Mit der Reichsbahn in den Tod“ von Serge und Beate Klarsfeld auf deutschen Bahnhöfen zu zeigen (wir berichteten).

Genau das wollten der Verein „Zug der Erinnerung“ und der Saarbrücker Verein „Denkmal-
Mit!“, dessen Vorsitzender Richard L. Borg sich mit vielen anderen Unterstützern für eine 
Ausstellung im Saarland stark gemacht hat, nicht hinnehmen. Deshalb mietete der Verein 
„Zug der Erinnerung“ bei der  „DB-Netz“ Gleise für eine Reise quer durch Deutschland mit Endstation Auschwitz. Kosten: rund drei Euro Trassengebühr pro Kilometer plus einem Regelsatz für die Zugaufenthalte. Diese Beträge summieren sich auf mehrere 10 000 Euro. Einen Erlass dieser Gebühren hat die Bahn AG laut Verein abgelehnt.  Die Kosten der Ausstellung, die mit Fotos und Briefen das kurze Leben der Deportierten dokumentiert – zwischen 300 000 und 500 000 Euro – 
werden aus Spenden bestritten. Auch von den Saarbrücker Eisenbahnern bekam Borg Unterstützung: Man empfing die Gäste der Ausstellung im Bahnhofscasino.

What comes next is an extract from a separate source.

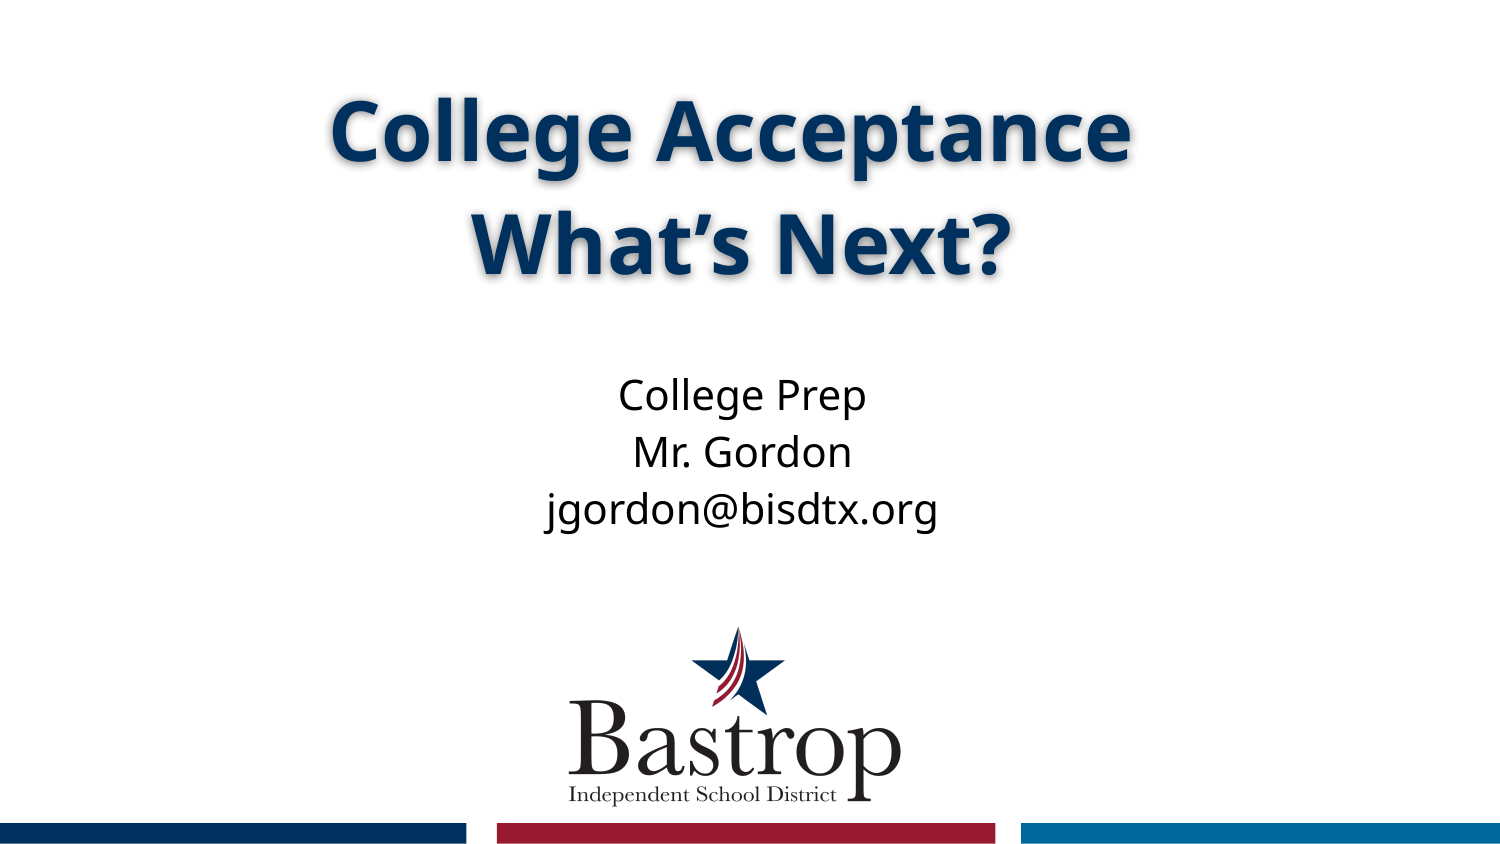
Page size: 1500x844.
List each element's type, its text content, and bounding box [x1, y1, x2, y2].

title College Acceptance What’s Next? [95, 55, 1390, 315]
subtitle College Prep Mr. Gordon jgordon@bisdtx.org [95, 349, 1390, 554]
picture [564, 622, 906, 810]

Ministerpräsident Peter Müller würdigte gestern die „großartige Initiative“ der beiden Vereine. Am Bahnsteig umringt von Schülern der Erweiterten  Realschulen Kirkel und Schmelz sagte er: „Wir, die in dieser Zeit nicht gelebt haben, haben die Pflicht, die Erinnerung aufrecht zu erhalten. Denn die Zahl derjenigen, die diese menschlichen Abgründe erlebt haben, wird immer geringer.“

Die Abgründe – Alex Deutsch hat sie erlebt. Leise bedankt er sich bei den Ausstellungsmachern,
dass sie der Toten gedenken. Unter ihnen sind auch seine frühere Frau Thea und sein Sohn Dennis, ermordet in Auschwitz. Dennis wurde nur zwei Jahre alt.